These are some the issues you’ll be fielding sooner than you think:
Employees are gonna want to use the latest
toysproductivity tools. How exactly is this going to manifest itself? What should your policies be?Higher-ups are gonna want to know what’s going on with this new AI, and what their plan should be
The data scientists are going to tell you two things about artificial intelligence that you should take to heart
Machine Learning is good at interpolation, but questionable at extrapolation. In other words: the computer is good at things where it has lots of relevant examples to learn from, but is less trustworthy in areas it hasn’t seen before, so beware when you’re using these tools. When GPT has nothing relevant to draw on, it tends to produce believable fibs. Uh oh.

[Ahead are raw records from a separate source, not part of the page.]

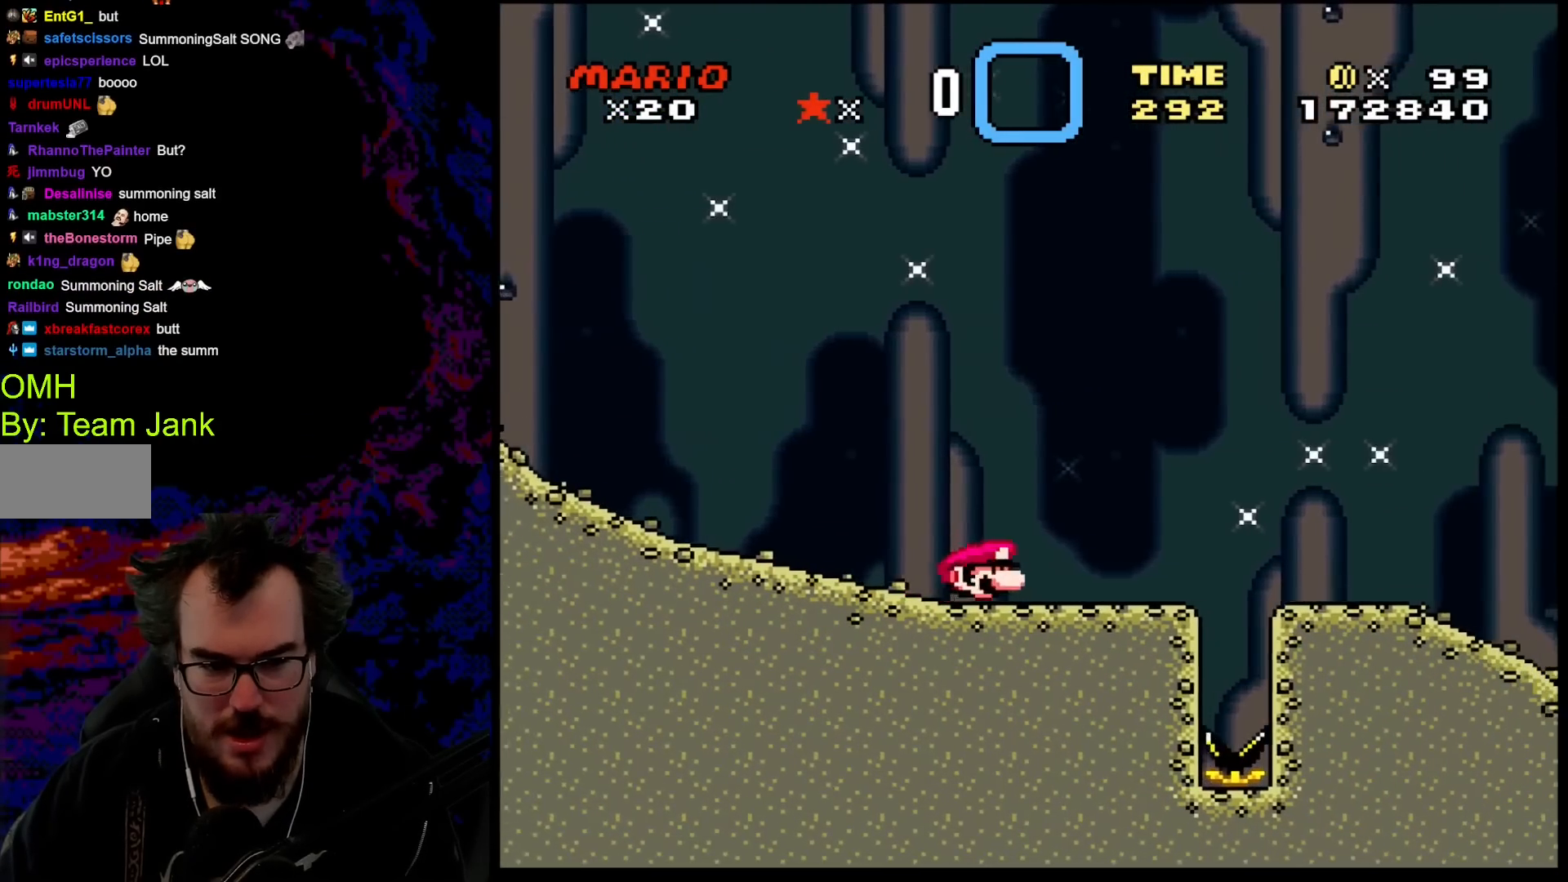
{"buttons": ["B", "Y", "DPAD_UP"], "events": [[33, "DPAD_LEFT", "up"], [233, "DPAD_UP", "down"], [250, "B", "down"]]}
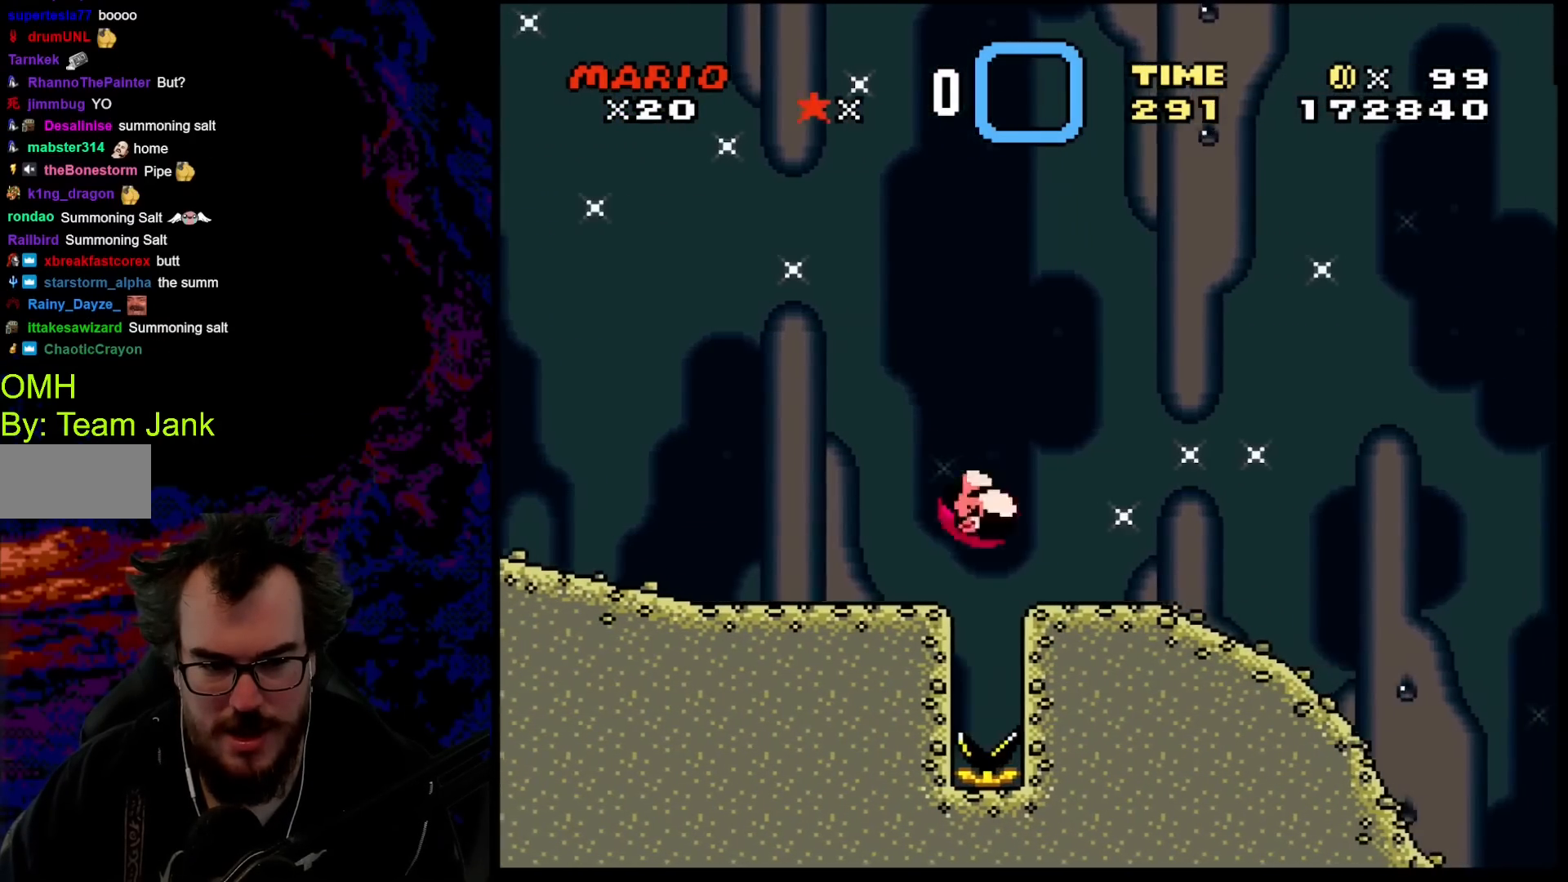
{"buttons": ["Y"], "events": [[50, "B", "up"], [50, "DPAD_UP", "up"]]}
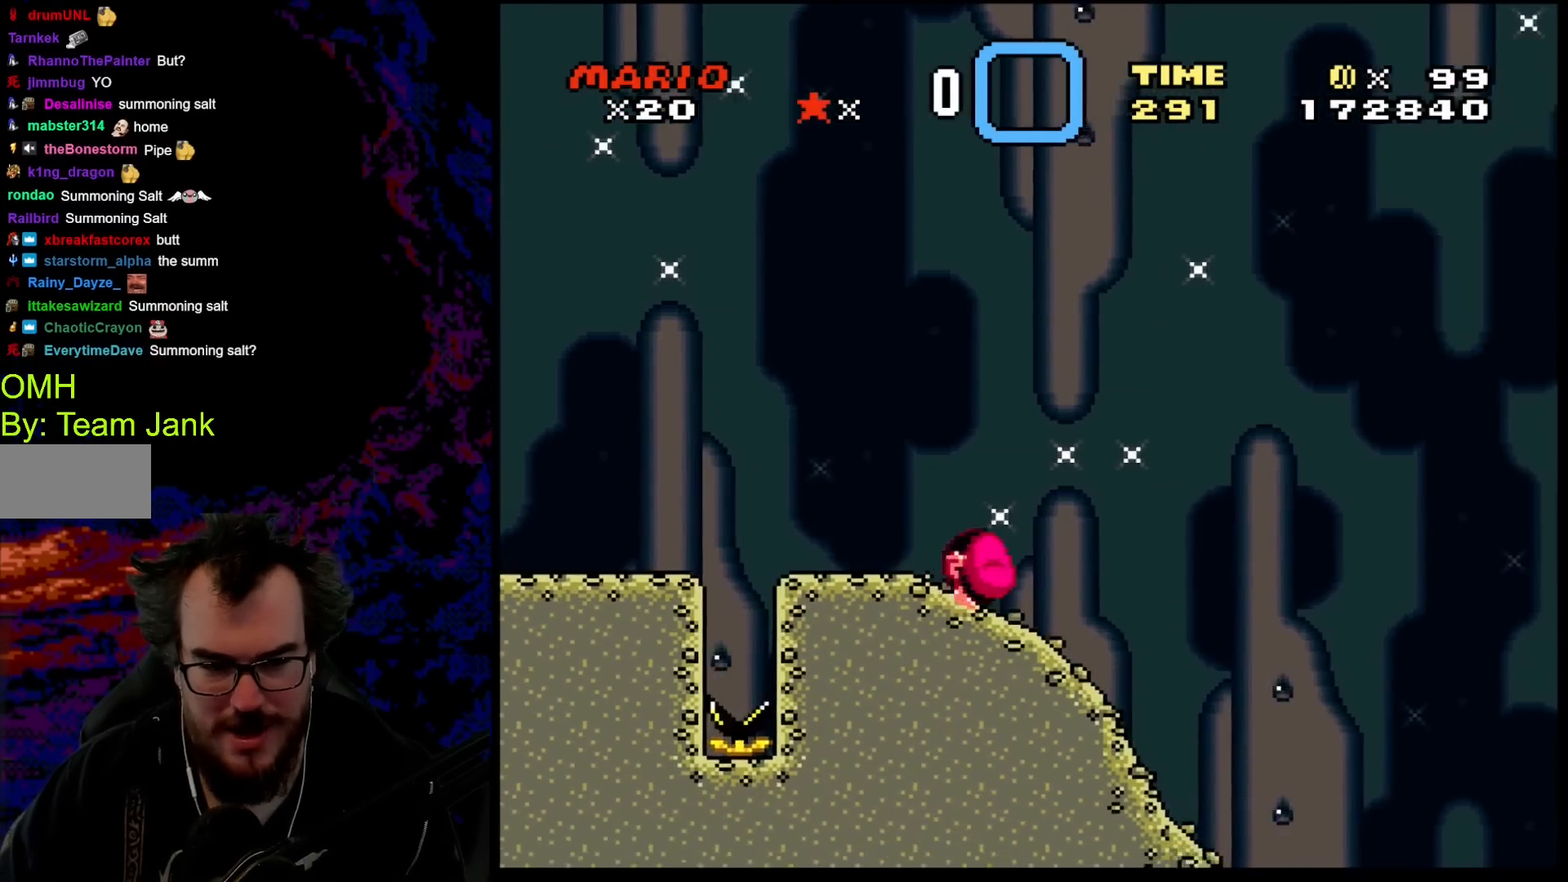
{"buttons": ["Y"], "events": []}
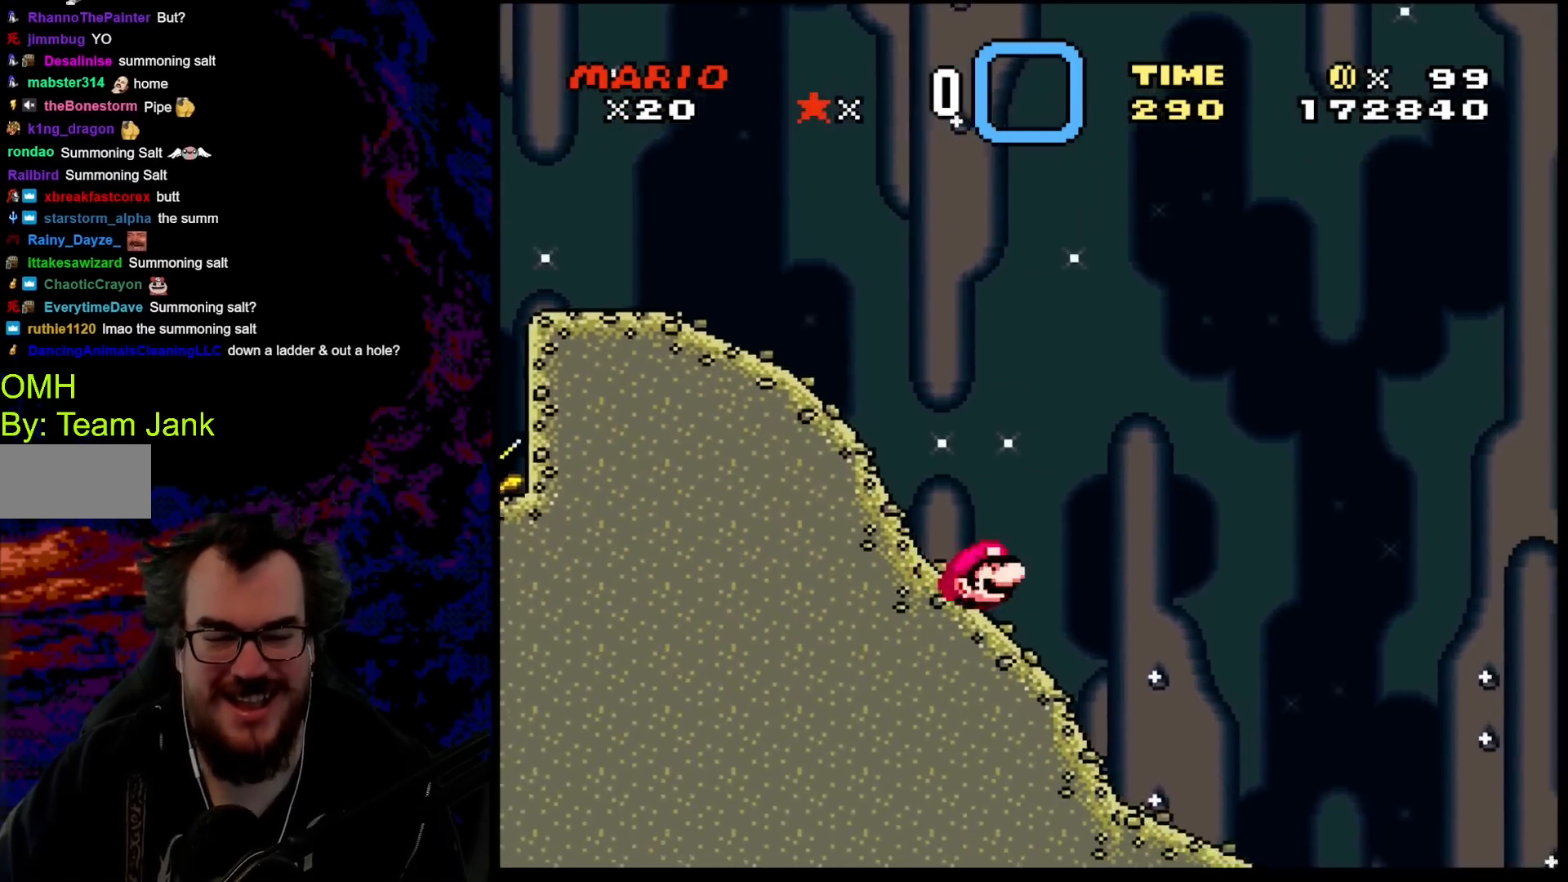
{"buttons": ["Y"], "events": []}
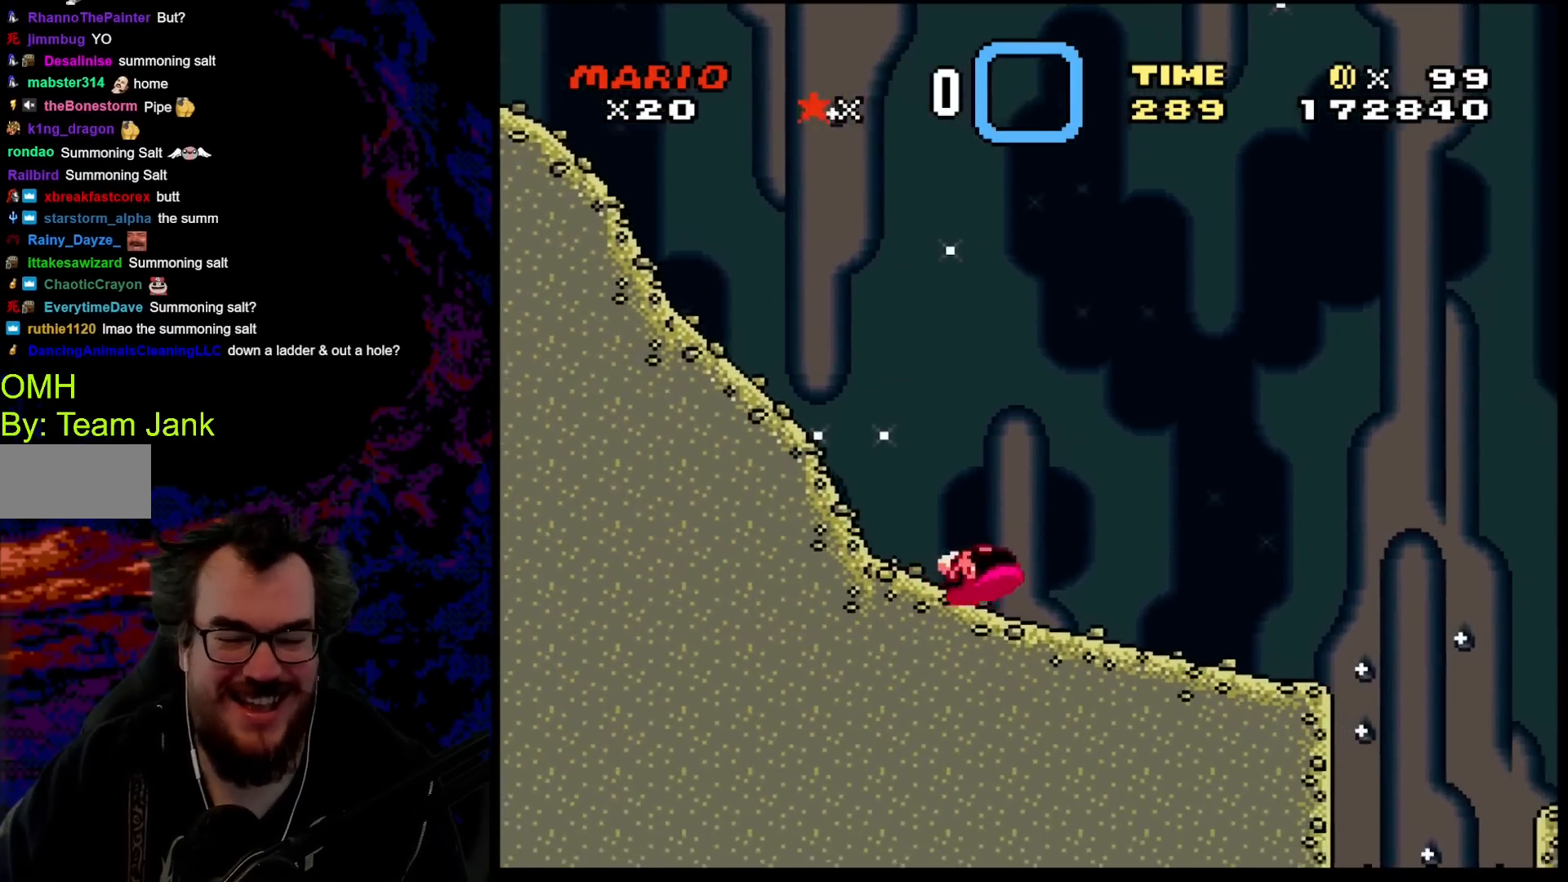
{"buttons": ["Y"], "events": []}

Machine learning needs clean, relevant data to be trained, and often lots of it
The product people are going to tell you two things about building useful stuff
The data scientists are right - we need to start identifying data sources that we already have (call transcripts, internal documentation, the more polite Slack messages), cleaning them up, and matching those up to potential use cases
Someone needs to track all the ideas regarding where in the company you might use GPT, and keep a list of (or a Slack channel for) all the teams that are currently experimenting with it
The team will give you quarterly updates on
Technology - what’s state of the art? Trends? What are competitors up to? Are there new prompt strategies emerging?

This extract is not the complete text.